Archive for February, 2019

Now that Valentines Day is officially behind us, yet still fresh enough on our minds to warrant some reflection, have you ever thought much about the gifts we give to one another as expressions of our love? If you haven’t, I invite you to do so. It might help you to “think outside the box” in the future and allow you to creatively approach your gift-giving practices to the loved ones in your life.

Gift giving is a statement of our affection for another as well as a statement of our own character and attitudes about life in general. Casual gift-giving, for example, might inadvertently express the subtle point that we take someone for granted. On the other hand, doing so with thoughtfulness indicates attention and interest in another.

Of course, it is important to remember that gift-giving is only one manner of expressing love and regard for others. There is also service, words of affirmation, and a few other things that, if you’re interested, you can learn more about in the The Five Love Languages by Gary Chapman.

But gift-giving is certainly one important way that we will often choose to express our affection for another. It can be a good and powerful way in doing so and we should never be reluctant to do it when it is appropriate, helpful, and sincere. However, in our day and age, we might be prone to missing some of the finer points of gift giving. Here are a couple of things to consider as you either give gifts to someone else or are the recipient of gifts.Gifts of True Love

First, a gift of true love is never given to buy or win the affection of the beloved. It is given as an expression of delight and devotion of the one who gives it. It represents the sacrificial regard of the giver for the one gifted and is a way of saying, “I love you more than what this cost me.” Such gifts, therefore, represent some sort of sacrifice. The sacrifice may not be material (although it could be), but could be time taken to painfully seek out and acquire the gift for the sake of the beloved.

If the gift is slighted or rejected, the giver may persist in his expressions of love, yet every effort turned away runs the risk of being the last for there is little joy in spurned affection and only pain when sacrifice is held in contempt. One might suggest that one who has given such gifts also give the recipient the gift of choosing how to respond. If it is received well and in the spirit that it is given, then the joy of the giver and beloved is multiplied. If the recipient chooses to reject it, then the giver can choose to move on without the bitterness that comes from the sinful notion that giving a gift to another human being somehow indebts them to you.

Another thought to kick around about gift-giving is that a gift loved for itself, one that usurps the place of affection rightfully belonging to the giver, is misplaced and disgracefully received. Nothing is uglier and more a display of contemptuous ingratitude than love for a gift over the one who gives it.
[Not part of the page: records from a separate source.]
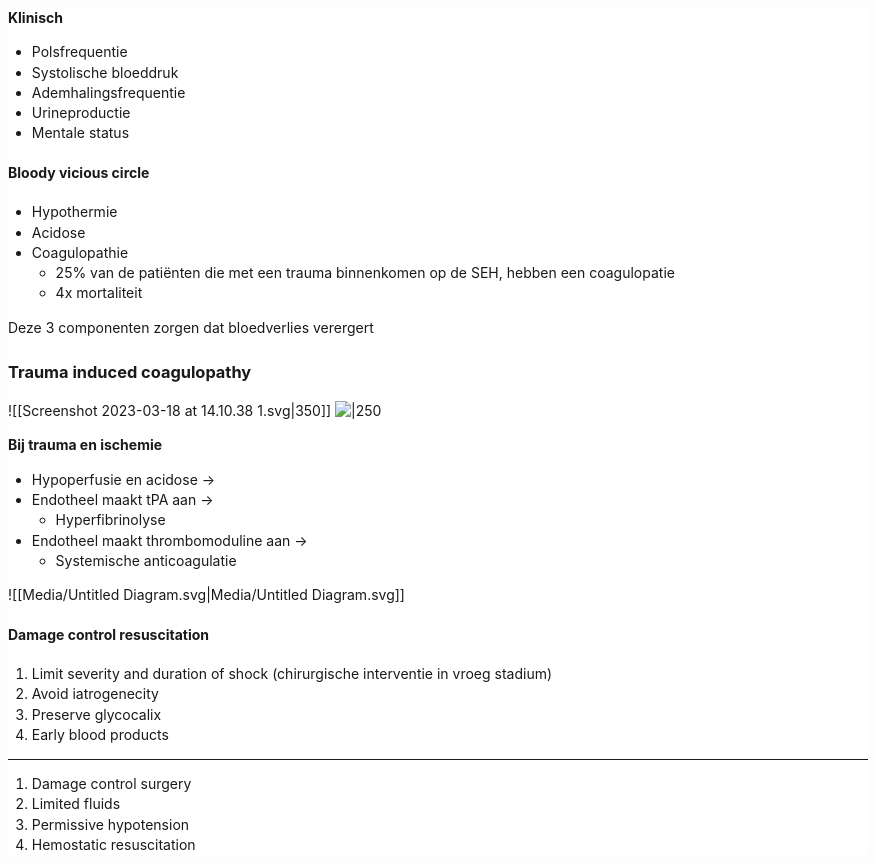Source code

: **Klinisch**
- Polsfrequentie
- Systolische bloeddruk
- Ademhalingsfrequentie
- Urineproductie
- Mentale status

#### Bloody vicious circle
- Hypothermie
- Acidose
- Coagulopathie
	- 25% van de patiënten die met een trauma binnenkomen op de SEH, hebben een coagulopatie
	- 4x mortaliteit

Deze 3 componenten zorgen dat bloedverlies verergert

### Trauma induced coagulopathy

![[Screenshot 2023-03-18 at 14.10.38 1.svg\|350]]
![|250](https://i.imgur.com/FBtZfZb.png)

**Bij trauma en ischemie**
- Hypoperfusie en acidose →
- Endotheel maakt tPA aan →
	- Hyperfibrinolyse
-  Endotheel maakt thrombomoduline aan →
	- Systemische anticoagulatie

![[Media/Untitled Diagram.svg\|Media/Untitled Diagram.svg]]
#### Damage control resuscitation
1. Limit severity and duration of shock (chirurgische interventie in vroeg stadium)
2. Avoid iatrogenecity
3. Preserve glycocalix
4. Early blood products

---
1. Damage control surgery
2. Limited fluids
3. Permissive hypotension
4. Hemostatic resuscitation


[^1]: [[Fysiologie hemostase\|Fysiologie hemostase]]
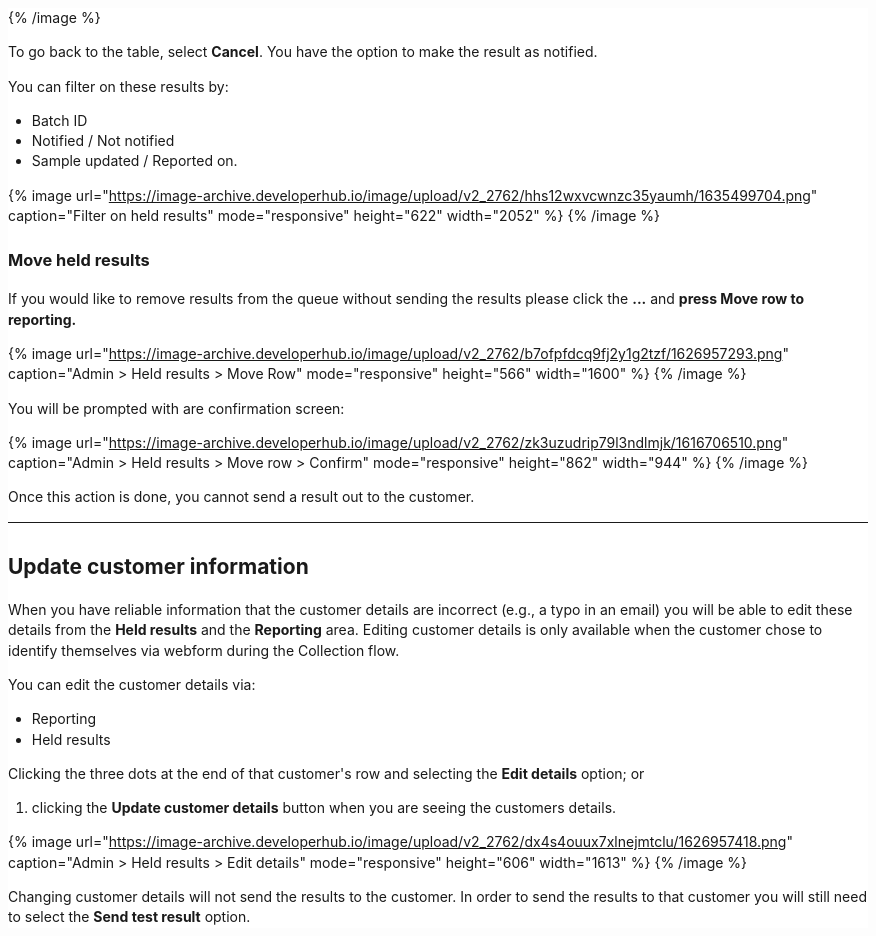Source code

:{% /image %}

To go back to the table, select **Cancel**. You have the option to make the result as notified.

You can filter on these results by:

- Batch ID
- Notified / Not notified 
- Sample updated / Reported on.

{% image url="https://image-archive.developerhub.io/image/upload/v2_2762/hhs12wxvcwnzc35yaumh/1635499704.png" caption="Filter on held results" mode="responsive" height="622" width="2052" %}
{% /image %}

### Move held results

If you would like to remove results from the queue without sending the results please click the **...** and **press Move row to reporting.**

{% image url="https://image-archive.developerhub.io/image/upload/v2_2762/b7ofpfdcq9fj2y1g2tzf/1626957293.png" caption="Admin &gt; Held results &gt; Move Row" mode="responsive" height="566" width="1600" %}
{% /image %}

You will be prompted with are confirmation screen:

{% image url="https://image-archive.developerhub.io/image/upload/v2_2762/zk3uzudrip79l3ndlmjk/1616706510.png" caption="Admin &gt; Held results &gt; Move row &gt; Confirm" mode="responsive" height="862" width="944" %}
{% /image %}

Once this action is done, you cannot send a result out to the customer.

---

## Update customer information

When you have reliable information that the customer details are incorrect (e.g., a typo in an email) you will be able to edit these details from the **Held results** and the **Reporting** area. Editing customer details is only available when the customer chose to identify themselves via webform during the Collection flow.

You can edit the customer details via:

- Reporting 
- Held results

Clicking the three dots at the end of that customer's row and selecting the **Edit details** option; or

1. clicking the **Update customer details** button when you are seeing the customers details.

{% image url="https://image-archive.developerhub.io/image/upload/v2_2762/dx4s4ouux7xlnejmtclu/1626957418.png" caption="Admin &gt; Held results &gt; Edit details" mode="responsive" height="606" width="1613" %}
{% /image %}

Changing customer details will not send the results to the customer. In order to send the results to that customer you will still need to select the **Send test result** option.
It would wound your heart indeed if another loved you only for the material things you handed him and, in the moment you had nothing left to give, dropped all interest in you and moved on to someone else who could materially provide for them.
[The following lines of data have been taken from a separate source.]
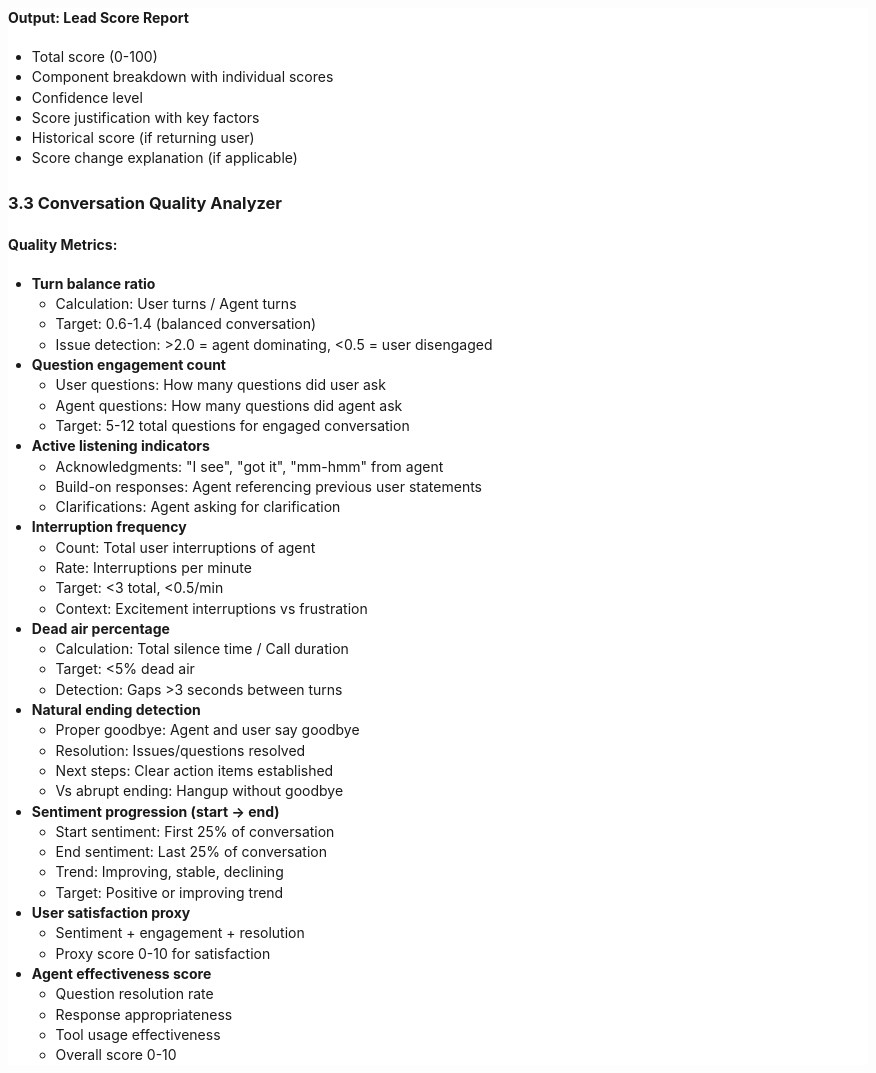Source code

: #### Output: Lead Score Report
- Total score (0-100)
- Component breakdown with individual scores
- Confidence level
- Score justification with key factors
- Historical score (if returning user)
- Score change explanation (if applicable)

### 3.3 Conversation Quality Analyzer

#### Quality Metrics:
- **Turn balance ratio**
  - Calculation: User turns / Agent turns
  - Target: 0.6-1.4 (balanced conversation)
  - Issue detection: >2.0 = agent dominating, <0.5 = user disengaged
- **Question engagement count**
  - User questions: How many questions did user ask
  - Agent questions: How many questions did agent ask
  - Target: 5-12 total questions for engaged conversation
- **Active listening indicators**
  - Acknowledgments: "I see", "got it", "mm-hmm" from agent
  - Build-on responses: Agent referencing previous user statements
  - Clarifications: Agent asking for clarification
- **Interruption frequency**
  - Count: Total user interruptions of agent
  - Rate: Interruptions per minute
  - Target: <3 total, <0.5/min
  - Context: Excitement interruptions vs frustration
- **Dead air percentage**
  - Calculation: Total silence time / Call duration
  - Target: <5% dead air
  - Detection: Gaps >3 seconds between turns
- **Natural ending detection**
  - Proper goodbye: Agent and user say goodbye
  - Resolution: Issues/questions resolved
  - Next steps: Clear action items established
  - Vs abrupt ending: Hangup without goodbye
- **Sentiment progression (start → end)**
  - Start sentiment: First 25% of conversation
  - End sentiment: Last 25% of conversation
  - Trend: Improving, stable, declining
  - Target: Positive or improving trend
- **User satisfaction proxy**
  - Sentiment + engagement + resolution
  - Proxy score 0-10 for satisfaction
- **Agent effectiveness score**
  - Question resolution rate
  - Response appropriateness
  - Tool usage effectiveness
  - Overall score 0-10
So if any of these principles apply to our human relationships, then consider there spiritual implications. For instance, God does not give us blessings in order to win us over (to get us to “like Him”), but His doing so definitely serve as signs that we really are the “children of God”.

“Which one of you, if his son asks him for bread, will give him a stone? Or if he asks for a fish, will give him a serpent? If you then, who are evil, know how to give good gifts to your children, how much more will your Father Who is in heaven give good things to those who ask him!” (Matthew 7:9-11 ESV).
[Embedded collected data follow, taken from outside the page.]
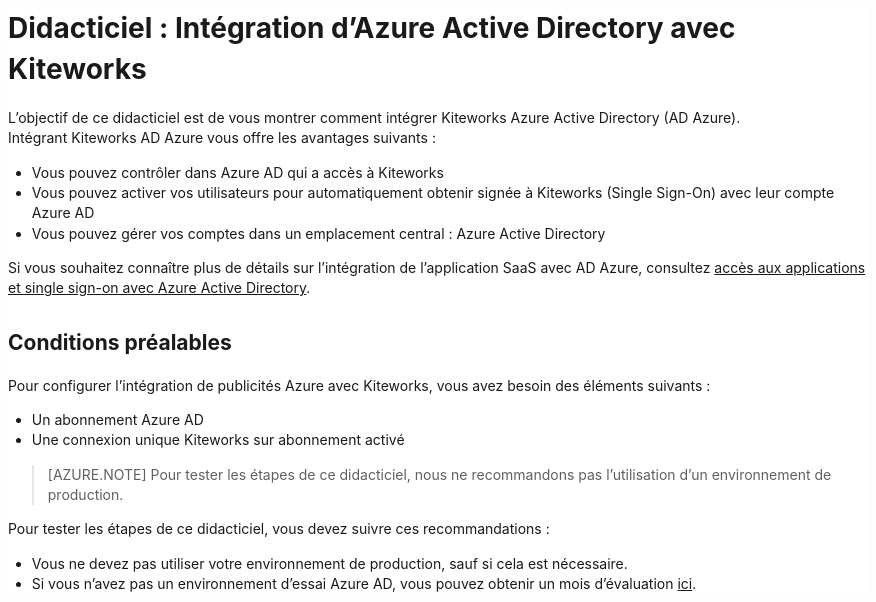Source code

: <properties
    pageTitle="Didacticiel : Intégration d’Azure Active Directory avec Kiteworks | Microsoft Azure"
    description="Découvrez comment configurer l’authentification unique entre Azure Active Directory et Kiteworks."
    services="active-directory"
    documentationCenter=""
    authors="jeevansd"
    manager="femila"
    editor=""/>

<tags
    ms.service="active-directory"
    ms.workload="identity"
    ms.tgt_pltfrm="na"
    ms.devlang="na"
    ms.topic="article"
    ms.date="10/20/2016"
    ms.author="jeedes"/>


# <a name="tutorial-azure-active-directory-integration-with-kiteworks"></a>Didacticiel : Intégration d’Azure Active Directory avec Kiteworks


L’objectif de ce didacticiel est de vous montrer comment intégrer Kiteworks Azure Active Directory (AD Azure).  
Intégrant Kiteworks AD Azure vous offre les avantages suivants : 

- Vous pouvez contrôler dans Azure AD qui a accès à Kiteworks 
- Vous pouvez activer vos utilisateurs pour automatiquement obtenir signée à Kiteworks (Single Sign-On) avec leur compte Azure AD
- Vous pouvez gérer vos comptes dans un emplacement central : Azure Active Directory 

Si vous souhaitez connaître plus de détails sur l’intégration de l’application SaaS avec AD Azure, consultez [accès aux applications et single sign-on avec Azure Active Directory](active-directory-appssoaccess-whatis.md).

## <a name="prerequisites"></a>Conditions préalables 

Pour configurer l’intégration de publicités Azure avec Kiteworks, vous avez besoin des éléments suivants :

- Un abonnement Azure AD
- Une connexion unique Kiteworks sur abonnement activé


> [AZURE.NOTE] Pour tester les étapes de ce didacticiel, nous ne recommandons pas l’utilisation d’un environnement de production.


Pour tester les étapes de ce didacticiel, vous devez suivre ces recommandations :

- Vous ne devez pas utiliser votre environnement de production, sauf si cela est nécessaire.
- Si vous n’avez pas un environnement d’essai Azure AD, vous pouvez obtenir un mois d’évaluation [ici](https://azure.microsoft.com/pricing/free-trial/). 


[1]: ./media/active-directory-saas-kiteworks-tutorial/tutorial_general_01.png
[2]: ./media/active-directory-saas-kiteworks-tutorial/tutorial_general_02.png
[3]: ./media/active-directory-saas-kiteworks-tutorial/tutorial_general_03.png
[4]: ./media/active-directory-saas-kiteworks-tutorial/tutorial_general_04.png
[6]: ./media/active-directory-saas-kiteworks-tutorial/tutorial_general_05.png
[10]: ./media/active-directory-saas-kiteworks-tutorial/tutorial_general_06.png
[11]: ./media/active-directory-saas-kiteworks-tutorial/tutorial_general_07.png
[20]: ./media/active-directory-saas-kiteworks-tutorial/tutorial_general_100.png
[200]: ./media/active-directory-saas-kiteworks-tutorial/tutorial_general_200.png
[201]: ./media/active-directory-saas-kiteworks-tutorial/tutorial_general_201.png
[203]: ./media/active-directory-saas-kiteworks-tutorial/tutorial_general_203.png
[204]: ./media/active-directory-saas-kiteworks-tutorial/tutorial_general_204.png
[205]: ./media/active-directory-saas-kiteworks-tutorial/tutorial_general_205.png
The blessing of being given gifts from God is not primarily in the gift itself, however wonderful and timely it may seem. It is not in the material things. It is not the new job or the better income. It is not the healing or that wonderful new relationship. Those are “gifts” from God, yes, but they are not the main gift He is granting us. The primary gift is that the Holy Countenance of God Himself is turned toward us… in love. He Himself, therefore, is the greatest gift of all. In token of this, He gave us Himself through the Person of His Son, Jesus, Who died on the cross that we might be reconciled to the Father. The giving of this gift continues daily as He gives us Himself through His Holy Spirit (God living in us and through us day-by-day).

So if ever we love “things” in place of our God, we can be sure that such things are at risk of being stripped from us. God is, after all, a jealous God (see Deuteronomy 5:11). Such things, these lesser gifts, are actually hindrances in our receiving His greatest gift. He would rather we be naked and hungry when finally we enter into the comfort of our eternal home with Him then for us, in this life, to be blissfully content with all manner of pleasures and conveniences as we stroll along into the waiting fires of hell.

“For God so loved the world, that He gave His only Son, that whoever believes in Him should not perish but have eternal life. For God did not send His Son into the world to condemn the world, but in order that the world might be saved through Him” (John 3:16-17 ESV).

No one can out-give God because there is no greater treasure than Himself to give and there is no greater sacrifice than in His giving His sinless, perfect Son for you and me, sinners who do not deserve His love. Yet, the gift is given. The gift is yours and mine for the receiving through faith in Jesus alone. So let us receive His gift, Jesus, with humble adoration and gratitude and, in turn, give Him our lives and give Him our all. This gift we give Him is all that He asks and makes room in our lives for the precious treasures of knowing His love and power working in and through us.